Living with Anxiety and OCD
Imagine not sleeping at night. Dreams haunt your sleep, you reach out constantly for reassurance you’re not alone.

I don’t want to die.
Imagine waking up each morning, dreading the idea of facing the day ahead of you. The people, the noise, the chaos.

I don’t want the world to burn in fire.
Imagine being afraid of what people are thinking of you. Why are they laughing, are they making fun of me? I can’t choose this outfit, someone might think I’m a boy. Or maybe they will think I’m too prissy. What if they think I’m not good enough? What if they think I’m a bad person? Why are they looking at me? How can I hide? I need to change the way I behave so I am more like them. Or, maybe if I act like someone or something completely different, they won’t see me.

I want to live forever.
Imagine you are not worthy of love. You won’t let anyone close to you. You won’t accept love and friendship from others. Never let them see you.

But, what if I die.
Imagine being in a crowd of people, scared someone will touch you, talk to you, or look at you.

I’m never good at anything.
Imagine wanting to speak, but your mind won’t allow your lips to move. You’re frozen.

I hate my life.
Imagine your every move is being monitored, and judged. All eyes are on you, and your actions. What if you say the wrong thing? What if you behave in a way that’s not appropriate for the situation? What if they don’t like you?

Do you think I’m weird?

Why am I different?
Now, imagine your 9 years old. You’re not able to understand, let alone deal, with these thoughts and emotions.

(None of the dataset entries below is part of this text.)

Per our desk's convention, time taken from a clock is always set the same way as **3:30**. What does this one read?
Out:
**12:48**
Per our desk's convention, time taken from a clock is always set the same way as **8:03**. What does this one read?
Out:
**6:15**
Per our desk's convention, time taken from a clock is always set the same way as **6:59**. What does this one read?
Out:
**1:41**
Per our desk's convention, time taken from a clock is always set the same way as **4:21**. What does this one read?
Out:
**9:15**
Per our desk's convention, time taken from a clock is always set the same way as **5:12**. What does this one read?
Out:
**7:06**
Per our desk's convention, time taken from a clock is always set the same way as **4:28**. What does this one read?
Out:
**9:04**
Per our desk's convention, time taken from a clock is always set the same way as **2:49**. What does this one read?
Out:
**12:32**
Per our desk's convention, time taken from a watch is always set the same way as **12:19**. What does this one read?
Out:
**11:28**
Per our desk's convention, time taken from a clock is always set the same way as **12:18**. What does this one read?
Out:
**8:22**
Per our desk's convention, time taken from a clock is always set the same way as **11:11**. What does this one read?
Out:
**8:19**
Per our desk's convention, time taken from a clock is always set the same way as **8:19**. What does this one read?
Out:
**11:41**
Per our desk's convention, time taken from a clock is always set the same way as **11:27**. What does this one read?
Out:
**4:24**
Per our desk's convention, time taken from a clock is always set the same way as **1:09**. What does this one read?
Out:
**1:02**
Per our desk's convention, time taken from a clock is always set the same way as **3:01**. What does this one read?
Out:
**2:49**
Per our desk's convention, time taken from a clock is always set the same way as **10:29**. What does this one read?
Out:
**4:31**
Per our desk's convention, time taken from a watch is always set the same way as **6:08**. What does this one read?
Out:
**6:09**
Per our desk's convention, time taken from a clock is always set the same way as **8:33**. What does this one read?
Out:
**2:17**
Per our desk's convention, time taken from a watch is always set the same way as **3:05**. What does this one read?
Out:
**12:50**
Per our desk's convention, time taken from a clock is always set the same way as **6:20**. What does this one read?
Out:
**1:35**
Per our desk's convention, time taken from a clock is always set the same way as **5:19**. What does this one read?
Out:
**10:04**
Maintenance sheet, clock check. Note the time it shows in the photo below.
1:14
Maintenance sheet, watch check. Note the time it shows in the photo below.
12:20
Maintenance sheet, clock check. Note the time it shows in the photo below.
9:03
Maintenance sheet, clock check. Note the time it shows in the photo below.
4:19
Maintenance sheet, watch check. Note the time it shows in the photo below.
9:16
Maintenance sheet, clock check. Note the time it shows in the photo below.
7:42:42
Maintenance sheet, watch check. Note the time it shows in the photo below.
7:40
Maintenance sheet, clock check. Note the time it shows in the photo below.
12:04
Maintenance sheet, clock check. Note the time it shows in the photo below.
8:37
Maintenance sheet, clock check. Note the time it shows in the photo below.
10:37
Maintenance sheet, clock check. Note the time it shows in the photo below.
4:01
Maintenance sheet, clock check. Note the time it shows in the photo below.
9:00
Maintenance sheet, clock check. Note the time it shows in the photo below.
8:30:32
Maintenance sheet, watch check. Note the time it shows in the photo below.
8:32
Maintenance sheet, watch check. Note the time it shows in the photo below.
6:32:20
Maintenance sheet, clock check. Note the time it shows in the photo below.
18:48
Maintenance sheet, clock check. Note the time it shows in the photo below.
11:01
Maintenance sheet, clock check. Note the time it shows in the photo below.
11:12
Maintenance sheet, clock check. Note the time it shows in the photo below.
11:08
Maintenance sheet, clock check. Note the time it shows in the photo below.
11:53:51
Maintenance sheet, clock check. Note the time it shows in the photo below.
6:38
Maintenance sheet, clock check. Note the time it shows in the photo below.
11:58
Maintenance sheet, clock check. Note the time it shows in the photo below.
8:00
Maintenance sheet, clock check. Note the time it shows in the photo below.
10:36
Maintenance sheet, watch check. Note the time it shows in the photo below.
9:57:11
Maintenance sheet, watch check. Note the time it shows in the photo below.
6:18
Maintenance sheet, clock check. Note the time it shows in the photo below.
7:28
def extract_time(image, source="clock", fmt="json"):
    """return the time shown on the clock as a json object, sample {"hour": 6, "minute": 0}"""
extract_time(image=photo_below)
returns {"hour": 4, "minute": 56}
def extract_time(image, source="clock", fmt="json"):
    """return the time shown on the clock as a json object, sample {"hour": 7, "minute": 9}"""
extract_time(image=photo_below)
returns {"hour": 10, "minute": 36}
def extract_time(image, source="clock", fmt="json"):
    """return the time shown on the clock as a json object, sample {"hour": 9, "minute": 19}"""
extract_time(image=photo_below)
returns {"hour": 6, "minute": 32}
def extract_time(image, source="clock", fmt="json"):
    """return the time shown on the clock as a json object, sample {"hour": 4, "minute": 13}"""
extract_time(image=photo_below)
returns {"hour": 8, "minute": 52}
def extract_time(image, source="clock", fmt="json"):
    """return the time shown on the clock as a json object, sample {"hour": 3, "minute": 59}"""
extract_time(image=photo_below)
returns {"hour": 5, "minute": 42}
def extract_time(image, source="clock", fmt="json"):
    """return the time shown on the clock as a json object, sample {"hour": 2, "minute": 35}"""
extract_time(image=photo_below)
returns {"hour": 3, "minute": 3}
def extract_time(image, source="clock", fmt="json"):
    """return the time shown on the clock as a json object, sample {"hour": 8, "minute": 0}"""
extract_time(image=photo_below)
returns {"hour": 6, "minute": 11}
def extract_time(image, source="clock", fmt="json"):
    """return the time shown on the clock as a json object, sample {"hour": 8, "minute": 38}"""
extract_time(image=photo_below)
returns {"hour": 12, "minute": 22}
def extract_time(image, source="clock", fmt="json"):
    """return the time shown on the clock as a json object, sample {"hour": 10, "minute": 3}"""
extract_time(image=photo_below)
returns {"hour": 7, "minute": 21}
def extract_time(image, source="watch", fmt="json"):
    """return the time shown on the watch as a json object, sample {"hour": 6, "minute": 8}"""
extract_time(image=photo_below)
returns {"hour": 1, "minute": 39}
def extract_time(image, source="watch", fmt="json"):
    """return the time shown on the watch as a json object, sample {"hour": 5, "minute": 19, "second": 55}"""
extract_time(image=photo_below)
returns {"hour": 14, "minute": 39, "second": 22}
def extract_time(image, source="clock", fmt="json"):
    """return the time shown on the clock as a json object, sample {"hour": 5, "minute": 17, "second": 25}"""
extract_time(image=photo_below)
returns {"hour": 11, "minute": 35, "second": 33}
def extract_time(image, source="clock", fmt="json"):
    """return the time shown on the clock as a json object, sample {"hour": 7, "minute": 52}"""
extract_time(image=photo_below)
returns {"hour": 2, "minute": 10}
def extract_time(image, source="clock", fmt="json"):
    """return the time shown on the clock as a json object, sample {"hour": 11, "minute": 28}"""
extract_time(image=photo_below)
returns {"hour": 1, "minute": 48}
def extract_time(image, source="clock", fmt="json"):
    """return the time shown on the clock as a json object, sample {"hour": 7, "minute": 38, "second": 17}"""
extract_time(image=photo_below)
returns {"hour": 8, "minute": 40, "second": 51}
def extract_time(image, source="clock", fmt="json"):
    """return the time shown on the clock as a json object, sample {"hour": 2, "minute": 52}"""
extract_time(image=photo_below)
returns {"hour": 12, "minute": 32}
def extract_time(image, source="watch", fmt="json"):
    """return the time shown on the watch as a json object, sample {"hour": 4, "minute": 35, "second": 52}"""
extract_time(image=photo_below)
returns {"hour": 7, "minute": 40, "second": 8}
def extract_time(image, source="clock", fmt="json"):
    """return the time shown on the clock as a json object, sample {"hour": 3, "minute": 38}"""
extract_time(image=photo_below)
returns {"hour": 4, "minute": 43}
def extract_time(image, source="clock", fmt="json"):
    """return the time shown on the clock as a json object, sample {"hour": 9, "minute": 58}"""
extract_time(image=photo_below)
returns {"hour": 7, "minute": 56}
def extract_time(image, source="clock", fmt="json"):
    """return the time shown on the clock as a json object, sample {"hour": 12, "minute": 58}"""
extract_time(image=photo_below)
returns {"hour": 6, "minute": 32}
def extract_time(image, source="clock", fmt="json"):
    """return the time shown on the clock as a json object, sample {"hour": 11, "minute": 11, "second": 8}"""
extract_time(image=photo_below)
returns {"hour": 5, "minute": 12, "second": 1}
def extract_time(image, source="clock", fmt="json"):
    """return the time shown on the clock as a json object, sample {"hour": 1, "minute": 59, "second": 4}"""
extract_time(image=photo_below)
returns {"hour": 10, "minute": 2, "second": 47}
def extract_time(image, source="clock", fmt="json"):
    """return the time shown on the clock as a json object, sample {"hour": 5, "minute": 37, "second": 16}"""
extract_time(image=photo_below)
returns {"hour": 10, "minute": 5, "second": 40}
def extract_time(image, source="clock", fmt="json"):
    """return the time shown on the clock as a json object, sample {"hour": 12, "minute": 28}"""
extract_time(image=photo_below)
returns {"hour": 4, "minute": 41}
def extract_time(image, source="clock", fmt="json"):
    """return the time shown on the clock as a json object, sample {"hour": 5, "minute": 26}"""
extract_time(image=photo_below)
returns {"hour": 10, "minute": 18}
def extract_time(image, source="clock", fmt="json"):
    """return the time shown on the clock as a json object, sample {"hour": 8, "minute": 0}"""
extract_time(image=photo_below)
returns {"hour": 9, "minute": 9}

Mental health issues in children are very real. Anxiety and OCD are very real.
It has taken us years of pushing doctors, teachers, and mental health professionals, to get her tested, and to get a diagnosis.
Mya knows how to camouflage herself, and will go into role play so she can fit in with her peers. No one knows the internal struggles because she’s learned to hide it well. Except when it comes out, as shown in the pictures above.
We decided to medicate a year or so ago. That was one of the most difficult decisions we’ve ever had to make.
My recent discussions with the doctor involved the use of Benadryl to calm her, and help her sleep. I’ve bought the Benadryl, but I can’t bring myself to give it to her.
When I was buying the Benadryl, I also had to buy more Band-Aids. It all hit me like a truck. Instead of buying my daughter Hello Kitty lip gloss, or nail polish, I’m buying her Benadryl to calm her so she can sleep, and Band-Aids to cover her self-inflicted wounds.
Most kids love to be hugged and snuggled. Our daughter doesn’t want to be touched or comforted.
Most kids jump right in during a party or play date. Our daughter only chooses to play with the ones that know the real her. No outsiders are allowed in.
Mya is quite the chameleon. She observes her surroundings, and adapts. But that’s not the real Mya.
The real Mya is smart, talented, beautiful, and funny. Her smile can light the night. But you won’t see that, unless you’ve been invited into her world. Into her way of thinking. Into her head.